Tiago Queiroz/Estadão
Tiago Queiroz/Estadão

Anvisa facilita importações e simplifica regras para medicamentos de intubação e oxigênio

Uma delas simplifica os processos de importação de dispositivos médicos e de medicamentos prioritários para o uso em serviços de saúde, mesmo que não regularizados no País, em caráter excepcional e temporário

Ernani Fagundes, O Estado de S.Paulo

20 de março de 2021 | 11h54

A Agência Nacional de Vigilância Sanitária (Anvisa) publicou nesta sexta-feira, 19, quatro medidas para evitar o desabastecimento de medicamentos, oxigênio e dispositivos médicos necessários para o combate da pandemia de covid-19 no País. 

Uma delas simplifica os processos de importação de dispositivos médicos e de medicamentos prioritários para o uso em serviços de saúde, mesmo que não regularizados no País, em caráter excepcional e temporário por órgãos e entidades públicas e privadas. 

Outra medida também facilita o processo de distribuição de medicamentos estéreis (injetáveis). A medida permite que a carga do medicamento possa ser transportada às distribuidoras e instituições de saúde enquanto as empresas realizam os testes de controle de qualidade. O medicamento, porém, só pode ser utilizado após o fabricante comunicar sobre a aprovação do produto nos testes de esterilidade, no tempo de sete dias de incubação.

A Anvisa também aplicou excepcionalidades temporárias a requisitos para a utilização de cilindros de oxigênio na área da saúde pública. Uma das medidas é a permissão para utilização de cilindros de gases industriais para o enchimento de gás medicinal. Isso significa que  poderá ser usado cilindro cinza, em vez do verde, pra envasar oxigênio medicinal. 

No que diz respeito ao registro de medicamentos utilizados para intubação, a Anvisa estabeleceu que esses medicamentos poderão ser comercializados excepcionalmente apenas com notificação à Anvisa, que é um registro simplificado. Segundo o informe, anestésicos, sedativos, bloqueadores neuromusculares e outros medicamentos hospitalares usados para manutenção da vida de pacientes estão nessa lista.

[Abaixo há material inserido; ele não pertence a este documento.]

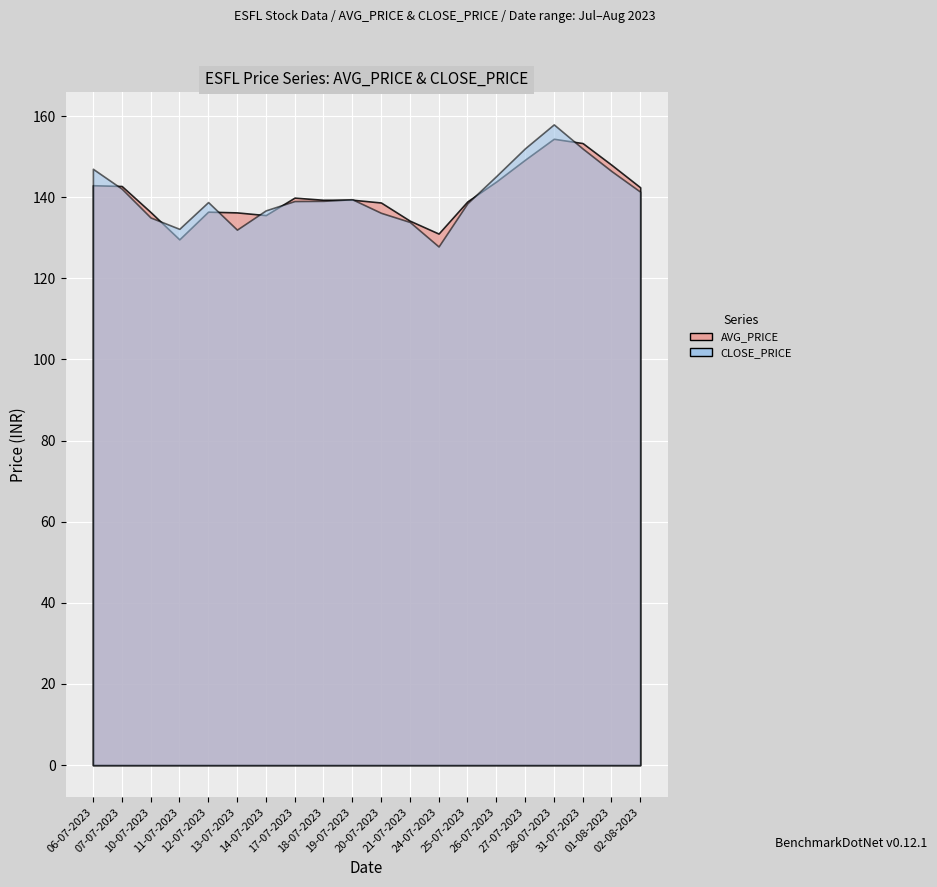

At which label does AVG_PRICE reach its minimum?

11-07-2023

Hospitais particulares apontam riscos

Onze medicamentos - de analgésicos e bloqueadores neuromusculares - podem faltar em até dez dias no País, provocando, segundo o Fórum Nacional de Governadores, “um colapso dentro do colapso” que vive a saúde pública do Brasil em razão da pandemia de covid-19. De acordo com documento do fórum, já são 18 os Estados que relatam a escassez, por exemplo, de bloqueadores neuromusculares, usados para a intubação de pacientes nas Unidades de Terapia Intensiva (UTIs).

A Associação Nacional de Hospitais Privados (Anahp) declarou em carta aberta nesta sexta-feira, 19, que as requisições do governo federal feitas à indústria para aquisição de remédios do chamado kit intubação estão desorganizando a cadeia de suprimentos e ameaçam o estoque das unidades particulares de saúde. Em algumas, segundo a entidade, medicamentos usados no atendimento a pacientes com covid podem se esgotar em até 48 horas. 

O Ministério da Saúde havia requisitado na quarta-feira, 17, estoques da indústria de medicamentos para suprir a demanda do Sistema Único de Saúde (SUS) diante da alta nas internações em todas as regiões do País. A requisição diz respeito a sedativos, analgésicos e bloqueadores musculares  usados para intubar pacientes. Para a Anahp, a decisão do ministério afeta recursos que já tinham sido contratados e ameaça também a rede particular.